> **Task description**
Retype the opening lines of the data exactly, stopping after the line that contains "left ankle: (1208, 1379)". Skip every picture.

[Saved data entries]
════════════════════

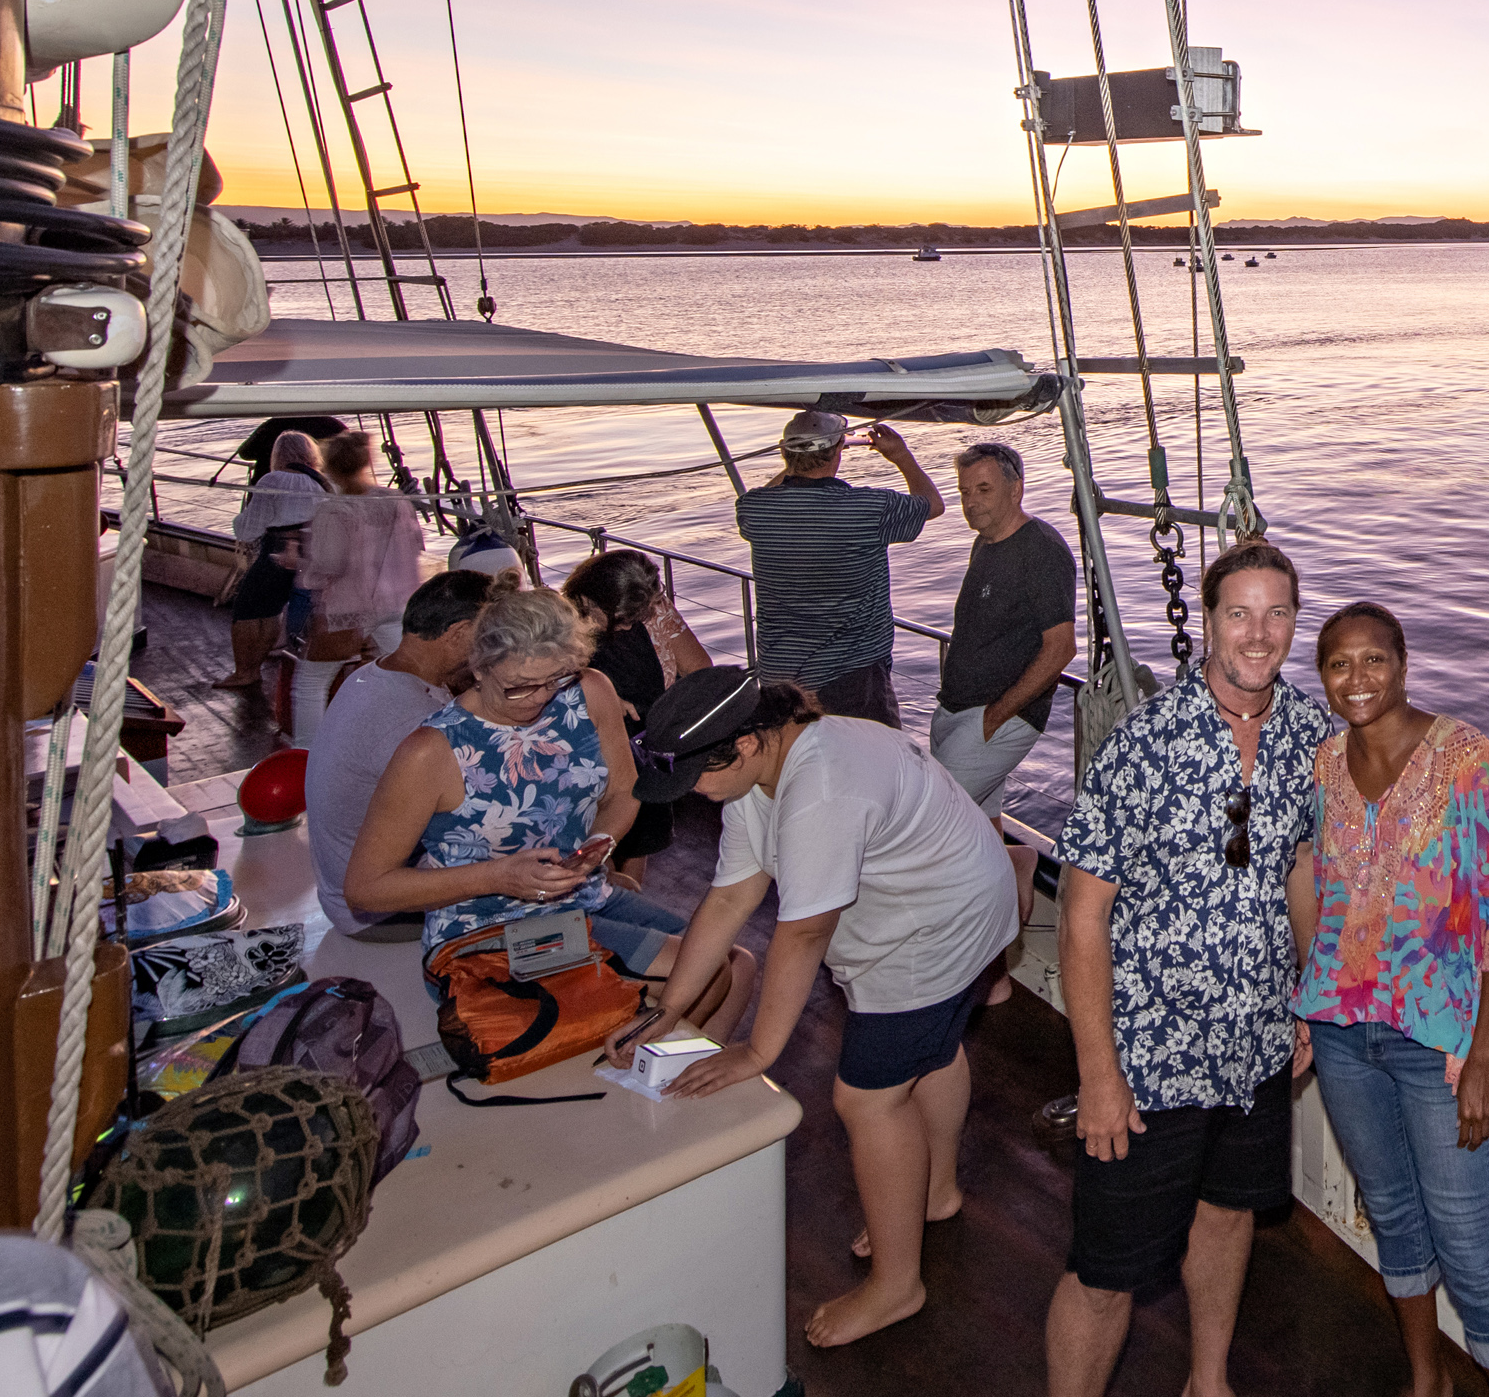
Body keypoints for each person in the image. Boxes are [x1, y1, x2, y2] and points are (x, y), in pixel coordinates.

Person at [628, 669, 1019, 1349]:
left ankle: (898, 1285)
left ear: (746, 742)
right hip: (966, 897)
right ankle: (935, 1191)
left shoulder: (820, 784)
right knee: (935, 1049)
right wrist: (670, 1010)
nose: (689, 792)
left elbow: (803, 932)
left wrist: (758, 1051)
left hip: (934, 930)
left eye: (693, 776)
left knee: (866, 1100)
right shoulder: (763, 774)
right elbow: (729, 899)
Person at [1046, 539, 1325, 1397]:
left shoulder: (1310, 731)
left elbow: (1303, 869)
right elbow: (1081, 916)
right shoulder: (1143, 746)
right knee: (1106, 1270)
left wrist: (1307, 999)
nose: (1258, 632)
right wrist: (1099, 1074)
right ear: (1207, 621)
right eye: (1238, 612)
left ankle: (1208, 1379)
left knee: (1230, 1209)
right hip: (1150, 1062)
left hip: (1255, 1047)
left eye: (1276, 612)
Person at [1292, 603, 1489, 1396]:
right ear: (1323, 677)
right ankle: (1424, 1381)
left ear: (1403, 663)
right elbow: (1325, 893)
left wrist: (1480, 1055)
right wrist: (1307, 1005)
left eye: (1373, 659)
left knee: (1469, 1247)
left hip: (1438, 1041)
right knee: (1394, 1216)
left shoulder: (1465, 756)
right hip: (1340, 1034)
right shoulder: (1325, 765)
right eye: (1339, 663)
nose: (1357, 678)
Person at [342, 589, 706, 980]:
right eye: (519, 686)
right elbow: (366, 888)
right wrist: (497, 877)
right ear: (479, 668)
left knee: (726, 959)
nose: (540, 697)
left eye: (555, 679)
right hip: (487, 930)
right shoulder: (431, 751)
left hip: (584, 896)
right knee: (700, 971)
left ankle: (643, 1039)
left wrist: (596, 847)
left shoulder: (589, 691)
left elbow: (622, 790)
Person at [929, 439, 1074, 941]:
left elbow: (1060, 649)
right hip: (957, 711)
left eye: (984, 489)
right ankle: (1016, 870)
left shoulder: (1042, 551)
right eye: (965, 491)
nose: (972, 502)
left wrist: (997, 718)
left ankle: (955, 942)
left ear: (1016, 488)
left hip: (998, 720)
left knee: (929, 825)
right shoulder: (984, 544)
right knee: (981, 831)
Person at [303, 570, 494, 938]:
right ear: (459, 634)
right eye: (495, 638)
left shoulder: (370, 675)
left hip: (340, 889)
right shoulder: (412, 723)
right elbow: (480, 818)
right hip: (375, 912)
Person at [734, 410, 944, 727]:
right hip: (852, 677)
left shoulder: (754, 510)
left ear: (783, 451)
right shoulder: (870, 508)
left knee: (796, 769)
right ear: (837, 453)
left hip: (781, 678)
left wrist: (792, 464)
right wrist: (901, 455)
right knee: (869, 767)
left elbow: (769, 492)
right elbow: (932, 503)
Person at [562, 548, 713, 886]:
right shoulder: (557, 620)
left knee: (640, 835)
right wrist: (600, 694)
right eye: (621, 618)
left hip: (643, 740)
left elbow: (700, 669)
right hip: (585, 744)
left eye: (636, 616)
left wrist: (670, 722)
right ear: (588, 600)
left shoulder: (654, 609)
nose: (630, 624)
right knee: (590, 833)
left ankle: (628, 902)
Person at [298, 430, 428, 667]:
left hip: (352, 606)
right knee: (405, 672)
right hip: (398, 599)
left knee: (313, 677)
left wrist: (303, 571)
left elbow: (331, 565)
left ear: (329, 469)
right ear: (366, 462)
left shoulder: (333, 510)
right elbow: (416, 545)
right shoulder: (396, 499)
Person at [218, 430, 326, 690]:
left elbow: (248, 529)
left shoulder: (272, 480)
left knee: (246, 608)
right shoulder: (321, 482)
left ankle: (245, 671)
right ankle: (254, 668)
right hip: (307, 552)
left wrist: (237, 521)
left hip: (277, 550)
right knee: (273, 608)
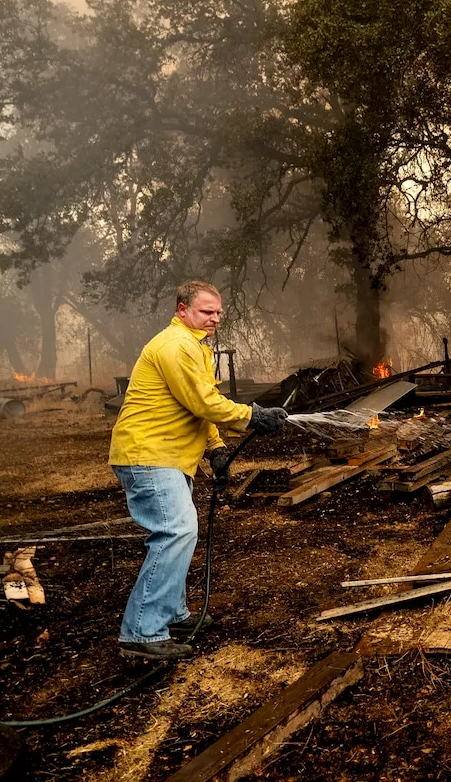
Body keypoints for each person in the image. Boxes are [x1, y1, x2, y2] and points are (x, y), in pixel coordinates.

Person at [109, 280, 288, 660]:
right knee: (176, 531)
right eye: (207, 311)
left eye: (218, 312)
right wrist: (252, 416)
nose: (215, 319)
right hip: (149, 454)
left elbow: (194, 407)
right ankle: (141, 632)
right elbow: (205, 402)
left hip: (167, 455)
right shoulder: (176, 347)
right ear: (182, 309)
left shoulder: (194, 348)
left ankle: (171, 614)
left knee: (179, 532)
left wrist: (217, 449)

════════════════════

> **Result of this task**
Body keypoints for each person in the image. Boxes are [x1, y1, x2, y2] and points are (x, y), in pixel coordinates.

Person at [628, 669, 1019, 1349]:
left ankle: (898, 1285)
left ear: (746, 742)
right hip: (966, 897)
right ankle: (935, 1191)
left shoulder: (820, 784)
right knee: (935, 1049)
right wrist: (670, 1010)
nose: (689, 792)
left elbow: (803, 932)
left wrist: (758, 1051)
left hip: (934, 930)
left eye: (693, 776)
left knee: (866, 1100)
right shoulder: (763, 774)
right elbow: (729, 899)
Person at [1046, 539, 1325, 1397]:
left shoulder: (1310, 731)
left elbow: (1303, 869)
right elbow: (1081, 916)
right shoulder: (1143, 746)
right knee: (1106, 1270)
left wrist: (1307, 999)
nose: (1258, 632)
right wrist: (1099, 1074)
right ear: (1207, 621)
right eye: (1238, 612)
left ankle: (1208, 1379)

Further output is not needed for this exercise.